From mid-January to April, world-renowned Detroit DJ, producer and techno innovator Carl Craig will participate in the Michigan State University Federal Credit Union (MSUFCU) Arts Power Up Artist-in-Residence program.
Hosted by the MSU Museum’s CoLab Studio, in collaboration with the Facility for Rare Isotope Beams (FRIB) and sponsored by MSUFCU, the program aims to connect artists, researchers and students together.
Director of MSU Museum Devon Akmon said the program focuses on "bridging the arts and the sciences."
"The MSUFCU Arts Power Up Residency is really about bringing together disciplines to explore new ideas and new ways of working together — thinking about bridging the arts and the sciences, and really in different ways," Akmon said. "This isn't also just about the culmination of a wonderful work of art at the end, although, of course, that's what happens. It's really about challenging our academic community to come together and explore things in new ways."
Similarly, creative director of the CoLab Studio Mark Sullivan said the program was meant to be "interdisciplinary."

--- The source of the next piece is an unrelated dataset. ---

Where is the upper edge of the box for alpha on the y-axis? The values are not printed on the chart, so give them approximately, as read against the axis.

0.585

"One of the reasons that we focused on interdisciplinarity was that we wanted to do two things. One, we wanted to pull people in the arts into meaningful and productive collaboration with scientists and technologists. We also wanted to pull the scientists and technologists across their scientific orientation into working with artists and demonstrate to the scientists that art can contribute not just in symbolic or metaphorical ways to their disciplines, but actually spur scientific knowledge and research. At the same time, we wanted to demonstrate to the artists that science wasn't this technical, dry thing that didn't really have anything to do with meaningful artistic expression, but could actually reveal exciting and creative approaches that require art to bring it to life, and we wanted to do that across the campus," Sullivan said. "We wanted to create a culture on campus where art-science collaboration could thrive and expand and prosper."
This residency, Akmon said, is the third residency the MSU Museum has been a part of.
The first two residencies involved creating an open call to find residents to participate in the program. However, Akmon said this time around, Craig was invited to be a resident, based on the previous collaborations he had with the MSU Museum.
"With this particular residency with Carl Craig, we had been doing some work with Carl now for about two years. We first did a presentation with him at WKAR — I think it was in February of 2024, during Black History Month — and that went over really well, having this wonderful Detroit icon of music coming to campus," Akmon said. "And then we did a whole exhibition last year on the rise of techno in Detroit, and Carl again engaged with us through that. So we began to immediately explore the possibilities of the work Carl had done in the past and his expression of interest in MSU. In this case, we actually just worked directly with the artist. We said, 'Here's a great person who's interested, we'd like to work together.'"
This collaboration with Craig through the residency program, Sullivan said, benefits the MSU Museum in different ways.